Speak or write in English, and the world will hear you. Speak or write in Tamil or Portuguese, and you may have a harder time getting your message out. Now, a new method for mapping how information flows around the globe identifies the best languages to spread your ideas far and wide. One hint: If you’re considering a second language, try Spanish instead of Chinese.
The study was spurred by a conversation about an untranslated book, says Shahar Ronen, a Microsoft program manager whose Massachusetts Institute of Technology (MIT) master’s thesis formed the basis of the new work. A bilingual Hebrew-English speaker from Israel, he told his MIT adviser, César Hidalgo (himself a Spanish-English speaker), about a book written in Hebrew whose translation into English he wasn’t yet aware of. “I was able to bridge a certain culture gap because I was multilingual,” Ronen says. He began thinking about how to create worldwide maps of how multilingual people transmit information and ideas.
Ronen and co-authors from MIT, Harvard University, Northeastern University, and Aix-Marseille University tackled the problem by describing three global language networks based on bilingual tweeters, book translations, and multilingual Wikipedia edits. The book translation network maps how many books are translated into other languages. For example, the Hebrew book, translated from Hebrew into English and German, would be represented in lines pointing from a node of Hebrew to nodes of English and German. That network is based on 2.2 million translations of printed books published in more than 1000 languages. As in all of the networks, the thickness of the lines represents the number of connections between nodes. For tweets, the researchers used 550 million tweets by 17 million users in 73 languages. In that network, if a user tweets in, say, Hindi as well as in English, the two languages are connected. To build the Wikipedia network, the researchers tracked edits in up to five languages done by editors, carefully excluding bots.
In all three networks, English has the most transmissions to and from other languages and is the most central hub, the team reports online today in the Proceedings of the National Academy of Sciences. But the maps also reveal “a halo of intermediate hubs,” according to the paper, such as French, German, and Russian, which serve the same function at a different scale.
In contrast, some languages with large populations of speakers, such as Mandarin, Hindi, and Arabic, are relatively isolated in these networks. This means that fewer communications in those languages reach speakers of other languages. Meanwhile, a language like Dutch—spoken by 27 million people—can be a disproportionately large conduit, compared with a language like Arabic, which has a whopping 530 million native and second-language speakers. This is because the Dutch are very multilingual and very online.
The network maps show what is already widely known: If you want to get your ideas out, you can reach a lot of people through the English language. But the maps also show how speakers in disparate languages benefit from being indirectly linked through hub languages large and small. On Twitter, for example, ideas in Filipino can theoretically move to the Korean-speaking sphere through Malay, whereas the most likely path for ideas to go from Turkish to Malayalam (spoken in India by 35 million people) is through English. These networks are revealed in detail at the study’s website.

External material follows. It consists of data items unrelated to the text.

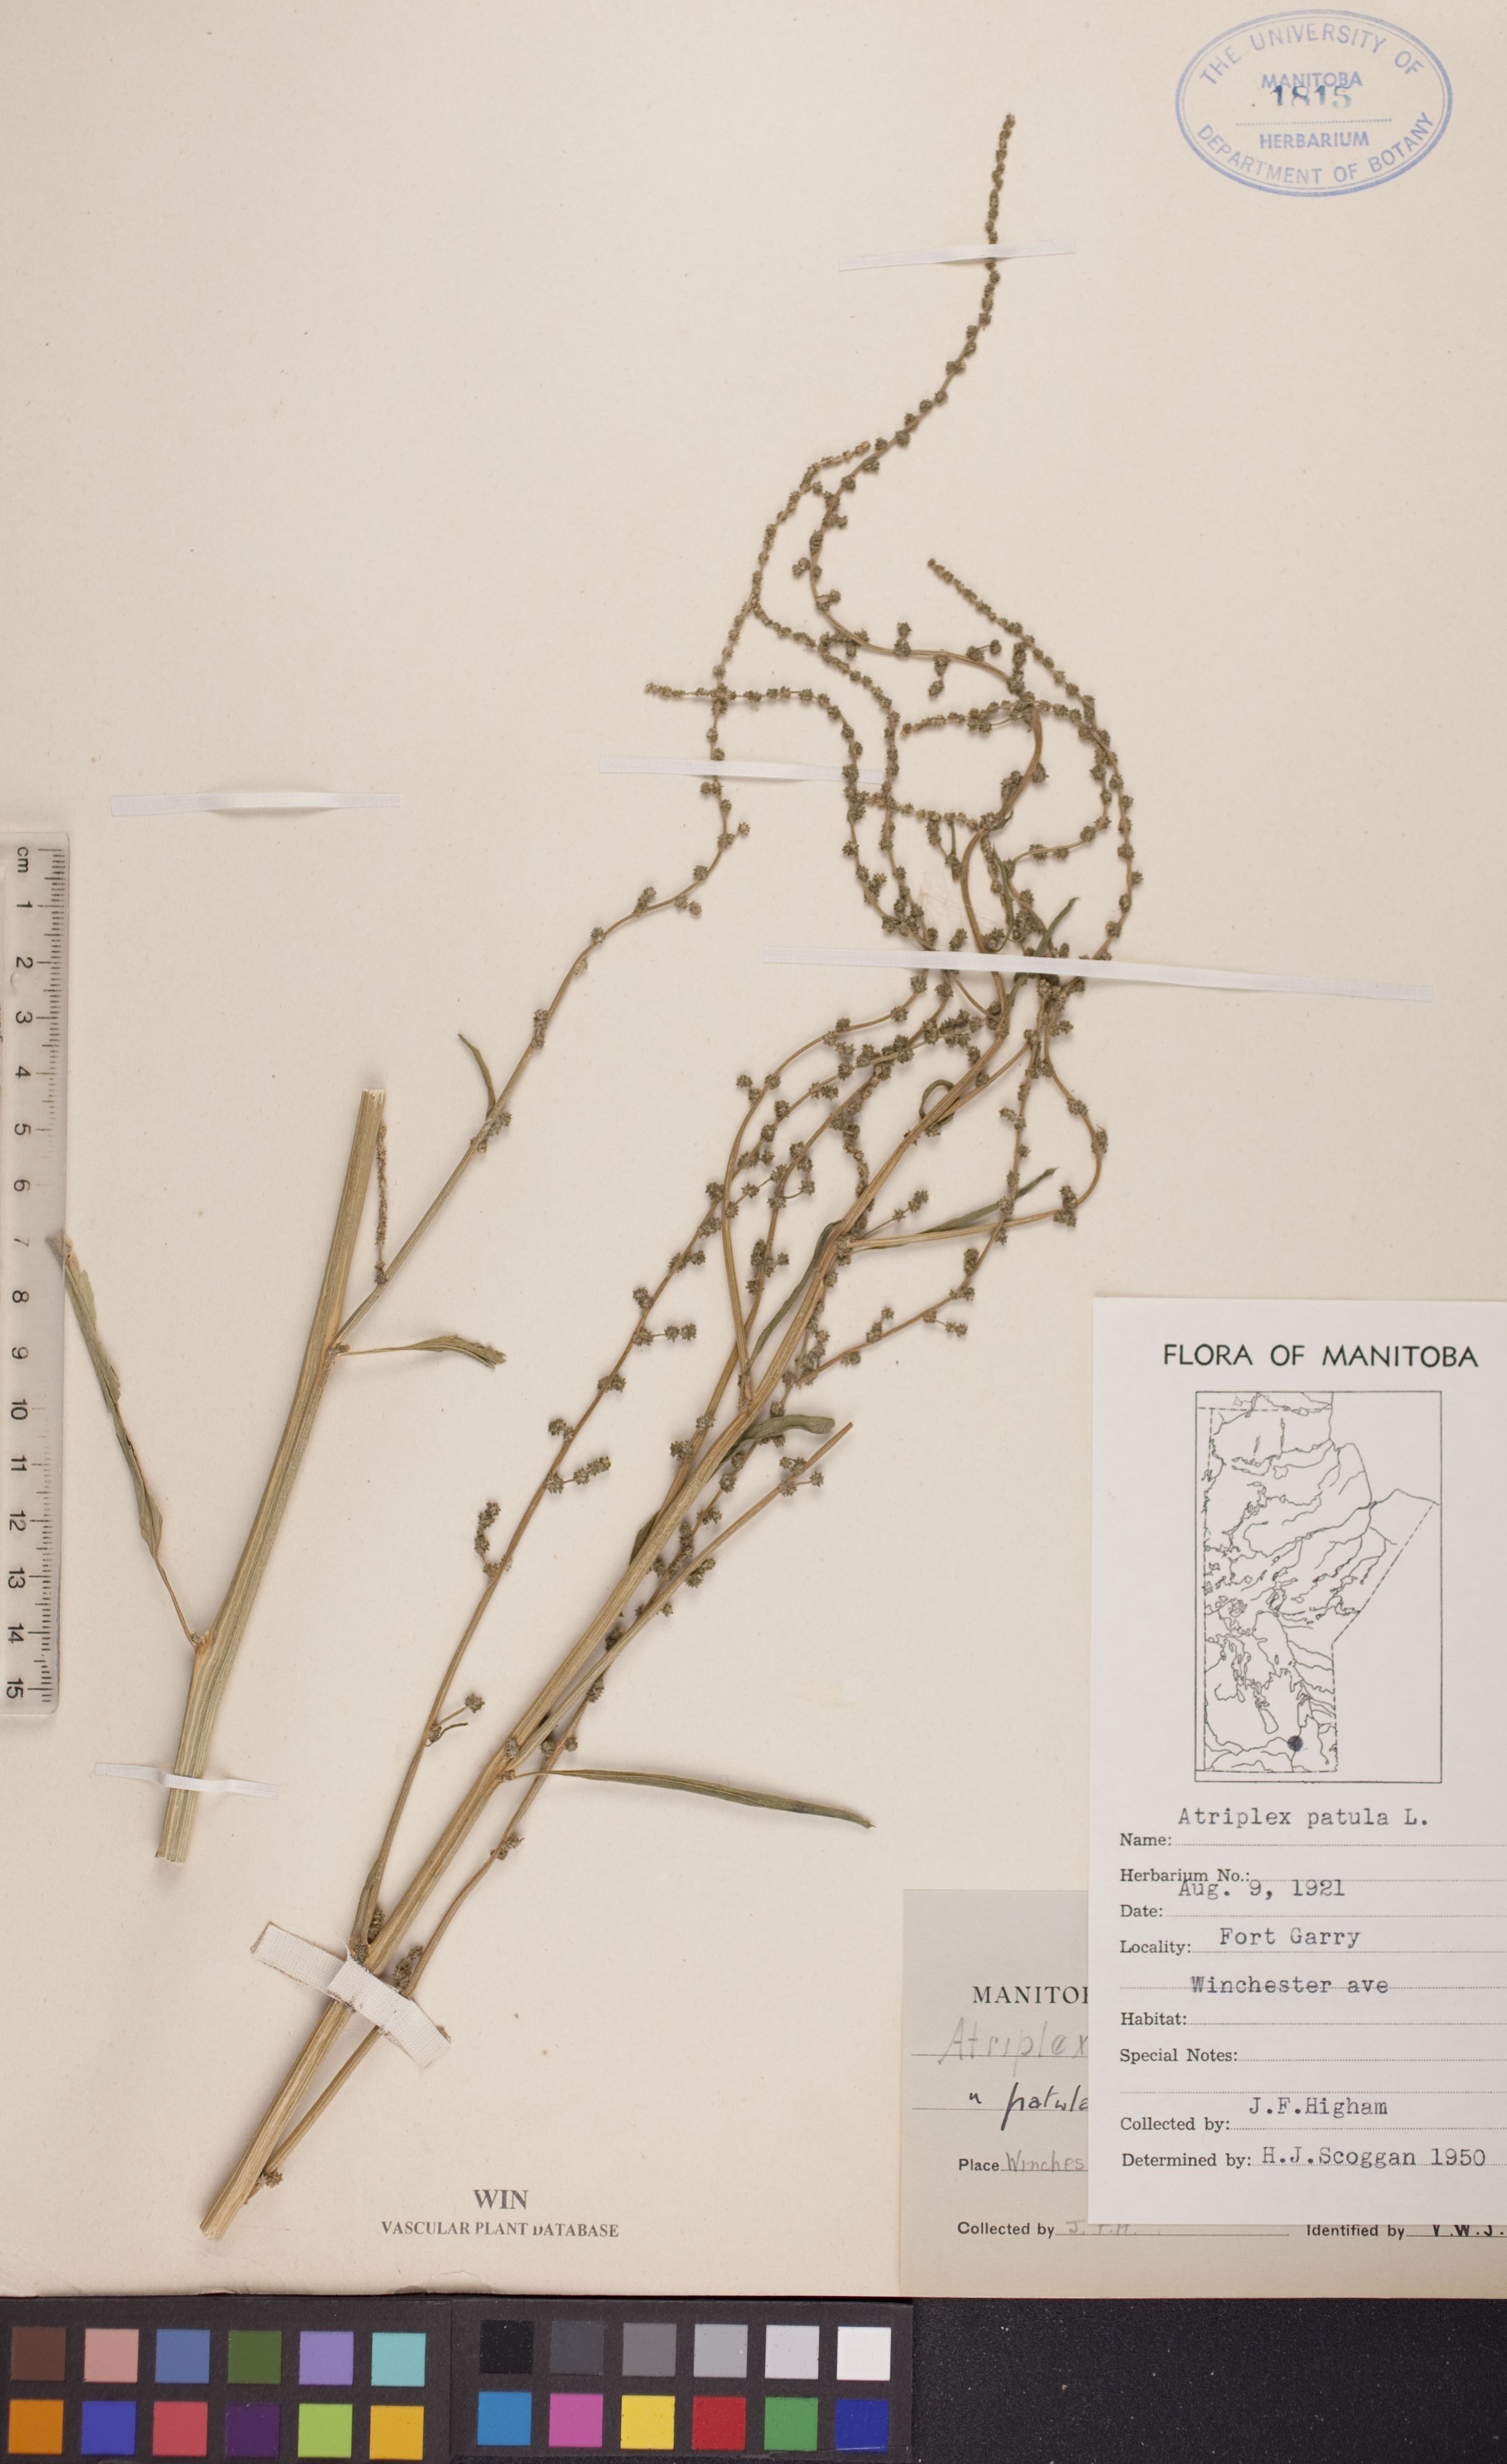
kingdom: Plantae
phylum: Tracheophyta
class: Magnoliopsida
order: Caryophyllales
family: Amaranthaceae
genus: Atriplex
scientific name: Atriplex patula
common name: Common orache
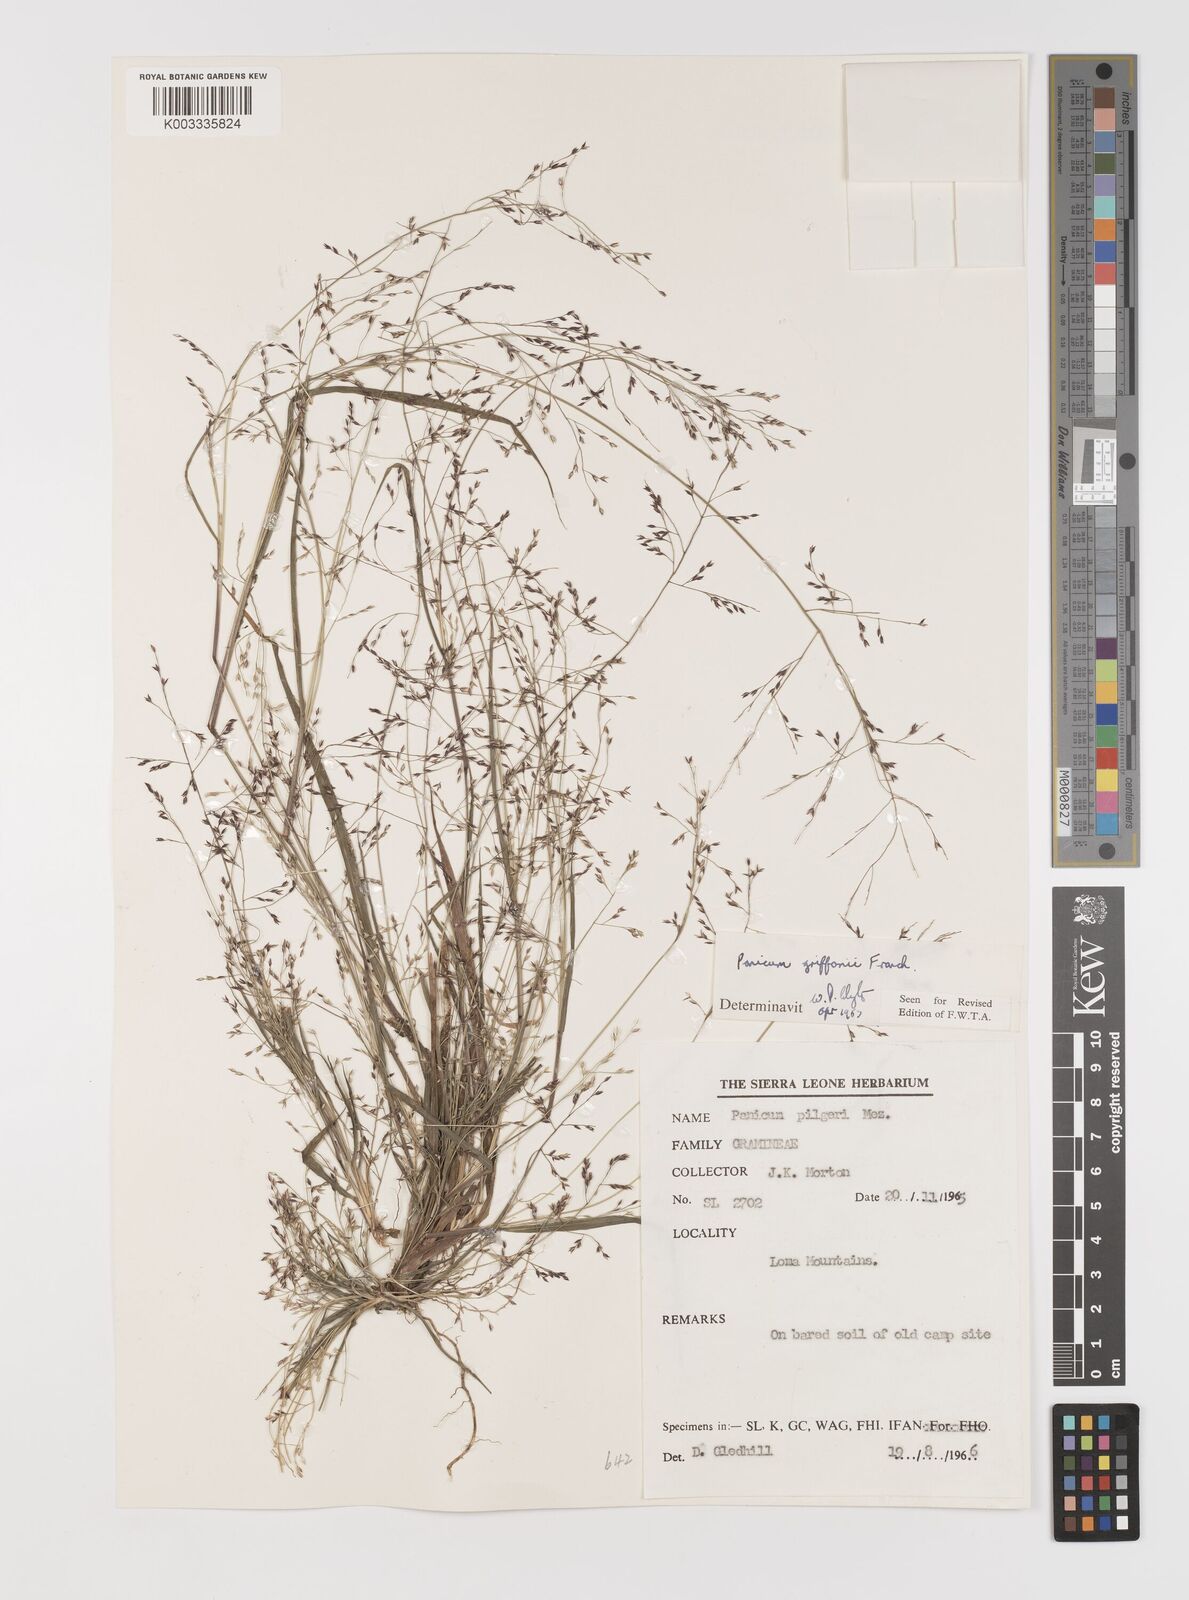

The authors note that the users they studied, whom they consider elite because—unlike most people in the world—they are literate and online, do not represent all the speakers of a language. However, “the elites of global languages have a disproportionate amount of power and responsibility, because they are tacitly shaping the way in which distant cultures see each other—even if this is not their goal,” Hidalgo says. When conflict in Ukraine flared this past summer, most people in the world learned about it through news stories originally written in English and then translated to other languages. In this case, “any implicit bias or angle taken by the English media will color the information about the conflict that is available to many non-English speakers,” Hidalgo says.
The networks potentially offer guidance to governments and other language communities that want to change their international role. “If I want my national language to be more prominent, then I should invest in translating more documents, encouraging more people to tweet in their national language,” Ronen says. “On the other side, if I want our ideas to spread, we should pick a second language that’s very well connected.”
For non-English speakers, the choice of English as second or third language is an obvious one. For English speakers, the analysis suggests it would be more advantageous to choose Spanish over Chinese—at least if they’re spreading their ideas through writing.
The problem of measuring the relative status of the world’s languages "is a very tricky one, and often very hard to get good data about,” says Mark Davis, the president and co-founder of the Unicode Consortium in Mountain View, California, which does character encoding for the world’s computers and mobile devices. “Their perspective on the problem is interesting and useful.”
Cultural transmission happens in spoken language too, points out William Rivers, the executive director of the nonprofit Joint National Committee for Languages and the National Council for Languages and International Studies in Garrett Park, Maryland. Data on interactions in, say, the souks of Marrakech, where people speak Arabic, Hassaniya, Moroccan Arabic, French, Tashelhit, and other languages, are impossible to get but important in cultural transmission, he says. He adds that “as the Internet has become more available to more people around the world, they go online in their own languages.” When they do, now they know how to connect to other languages and move their ideas, too.